(Dataset entries)
============================================================

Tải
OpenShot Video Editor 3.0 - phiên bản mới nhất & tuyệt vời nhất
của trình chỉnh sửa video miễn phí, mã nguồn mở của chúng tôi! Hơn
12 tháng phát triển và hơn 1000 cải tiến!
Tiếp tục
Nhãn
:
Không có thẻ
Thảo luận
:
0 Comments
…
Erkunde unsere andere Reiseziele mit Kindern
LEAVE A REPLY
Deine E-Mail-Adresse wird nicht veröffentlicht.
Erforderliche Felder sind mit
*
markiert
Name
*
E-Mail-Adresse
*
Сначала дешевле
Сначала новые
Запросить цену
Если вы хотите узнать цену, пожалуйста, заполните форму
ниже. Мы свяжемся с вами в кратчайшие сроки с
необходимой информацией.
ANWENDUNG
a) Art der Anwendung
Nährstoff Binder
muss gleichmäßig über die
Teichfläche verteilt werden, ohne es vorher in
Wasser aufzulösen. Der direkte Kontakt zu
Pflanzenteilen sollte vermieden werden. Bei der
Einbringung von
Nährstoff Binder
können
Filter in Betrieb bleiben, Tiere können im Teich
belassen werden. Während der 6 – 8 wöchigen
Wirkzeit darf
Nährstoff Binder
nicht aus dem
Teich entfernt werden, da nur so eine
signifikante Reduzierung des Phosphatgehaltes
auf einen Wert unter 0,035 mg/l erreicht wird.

============================================================

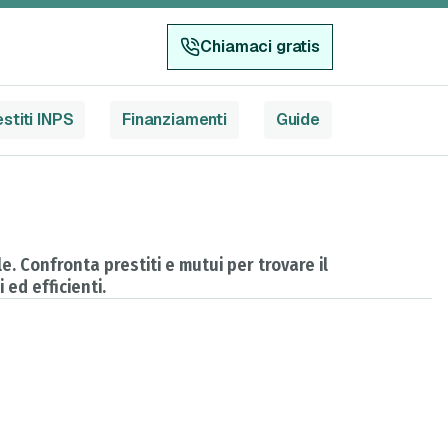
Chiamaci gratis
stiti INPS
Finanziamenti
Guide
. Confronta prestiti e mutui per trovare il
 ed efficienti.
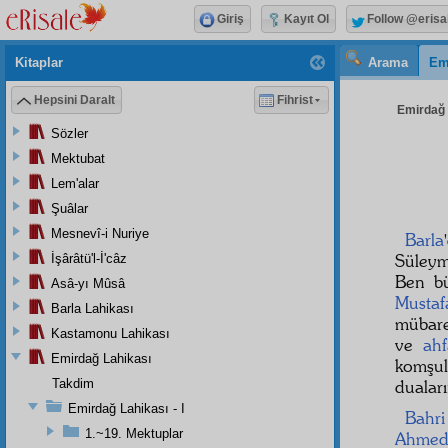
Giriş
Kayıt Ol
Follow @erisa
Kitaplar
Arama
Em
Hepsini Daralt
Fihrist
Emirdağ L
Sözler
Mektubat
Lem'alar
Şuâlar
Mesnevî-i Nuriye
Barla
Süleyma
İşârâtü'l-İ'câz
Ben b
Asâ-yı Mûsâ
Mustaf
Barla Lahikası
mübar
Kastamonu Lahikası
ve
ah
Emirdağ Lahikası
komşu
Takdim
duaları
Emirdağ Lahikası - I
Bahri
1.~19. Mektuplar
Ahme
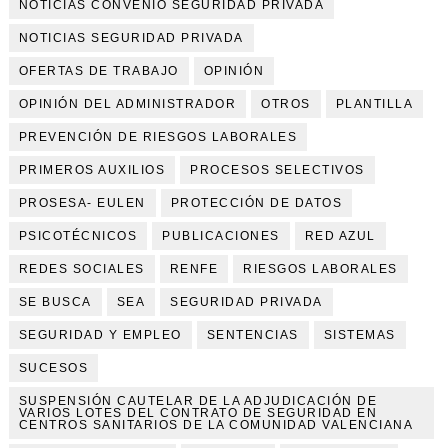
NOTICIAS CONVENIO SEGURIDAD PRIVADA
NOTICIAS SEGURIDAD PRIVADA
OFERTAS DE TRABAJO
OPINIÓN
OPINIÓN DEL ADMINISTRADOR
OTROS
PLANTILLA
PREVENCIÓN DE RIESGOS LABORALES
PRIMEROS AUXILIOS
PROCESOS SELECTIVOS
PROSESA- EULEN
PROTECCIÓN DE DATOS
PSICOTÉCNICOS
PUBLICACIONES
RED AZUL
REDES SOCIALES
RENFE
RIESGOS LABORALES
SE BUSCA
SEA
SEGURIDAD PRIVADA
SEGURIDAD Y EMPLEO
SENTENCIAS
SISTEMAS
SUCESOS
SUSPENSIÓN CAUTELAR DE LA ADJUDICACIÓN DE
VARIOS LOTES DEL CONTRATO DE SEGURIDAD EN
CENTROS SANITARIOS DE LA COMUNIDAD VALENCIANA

============================================================

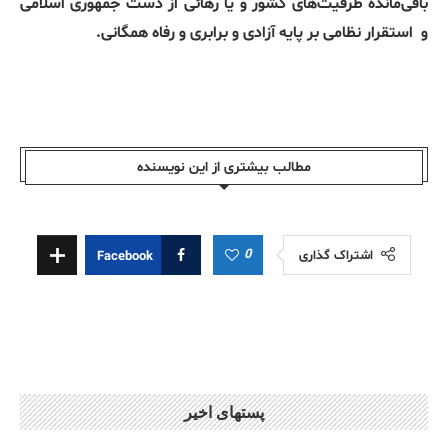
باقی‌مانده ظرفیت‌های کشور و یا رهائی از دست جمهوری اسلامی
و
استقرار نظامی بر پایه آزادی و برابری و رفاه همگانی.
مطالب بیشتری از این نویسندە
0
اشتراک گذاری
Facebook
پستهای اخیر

============================================================

● **Directions**:
All that is wanted is the stretch of lines above from the one containing "REDES SOCIALES" through the one containing "CENTROS SANITARIOS DE LA COMUNIDAD VALENCIANA", duplicated exactly.

● **Completed task**:
REDES SOCIALES
RENFE
RIESGOS LABORALES
SE BUSCA
SEA
SEGURIDAD PRIVADA
SEGURIDAD Y EMPLEO
SENTENCIAS
SISTEMAS
SUCESOS
SUSPENSIÓN CAUTELAR DE LA ADJUDICACIÓN DE
VARIOS LOTES DEL CONTRATO DE SEGURIDAD EN
CENTROS SANITARIOS DE LA COMUNIDAD VALENCIANA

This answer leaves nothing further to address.